Per sapere di più sul campo di Hereford, abbiamo intervistato il dottor Giuseppe Masetti, direttore dell’Istituto storico della Resistenza e dell’età contemporanea di Alfonsine.
In che cosa differiva Hereford dai tanti campi che hanno costruito, negli anni della guerra, i tedeschi e gli inglesi?
«Mettendo a confronto le testimonianze dei prigionieri fin qui pubblicate direi che le differenze sono notevoli. Nei campi di prigionia inglesi in Africa si soffriva la fame, la sete, i contagi e la dura disciplina riservata agli ex nemici. Senza parlare poi di quelli inviati in India sulle navi inglesi, nella speranza che fossero affondate dai tedeschi, così da risolvere il problema dei troppi prigionieri italiani. Ancora più dura la sorte dei nostri soldati detenuti nei campi tedeschi, fossero essi Stalag, dove venivano imprigionati gli ufficiali, od Oflag, destinati ai sottufficiali e ai soldati, che, quando ne uscivano vivi, continuavano a sognare per anni un tozzo di pane o una coperta».
Il campo di Hereford rappresenta, in qualche modo, una memoria scomoda nella nostra terra, in cui la lotta partigiana a fianco degli alleati è stata particolarmente sentita e celebrata, anche negli anni successivi alla Seconda guerra mondiale?
«Non credo ci siano imbarazzi a parlare di Hereford in Italia. Semplicemente ritengo sia rimasto ai margini della memoria pubblica, perché non così severo come quelli francesi, inglesi o tedeschi e quindi luogo di minori sofferenze, da cui discende minore drammaticità».
 Perché, in generale, si parla così poco degli internati italiani negli States?
«I nostri soldati fatti prigionieri e mandati negli Usa sono stati decisamente più fortunati.
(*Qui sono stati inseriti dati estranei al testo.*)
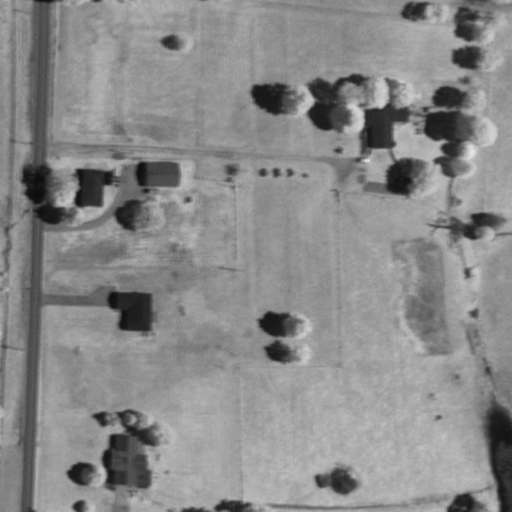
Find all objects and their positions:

Il ferrarese Gaetano Tumiati, che vi rimase qualche anno come non collaborativo, nonostante avesse un fratello partigiano Medaglia d’Oro al valore al merito, caduto a Cantiano nel 1944, racconta nel suo libro che inizialmente usavano la farina bianca per tracciare le righe del campo da calcio, poi alla fine dovette mangiarsi anche un serpente, per la fame. Così come Biffi, il vecchio presidente dei Combattenti di Bagnacavallo, che fu inviato alla Hawaii a togliere chiodi dai pallets, non si è mai lamentato della sua originale sorte».
Si può pensare di organizzare mostre o celebrazioni anche per quanto riguarda questo genere di campi di concentramento?
«Temo che l’argomento sia occupato stabilmente da realtà più tragiche e che vi sarebbe poca attenzione a curare una mostra su di un caso così atipico e un po’ ʻfuori registroʼ».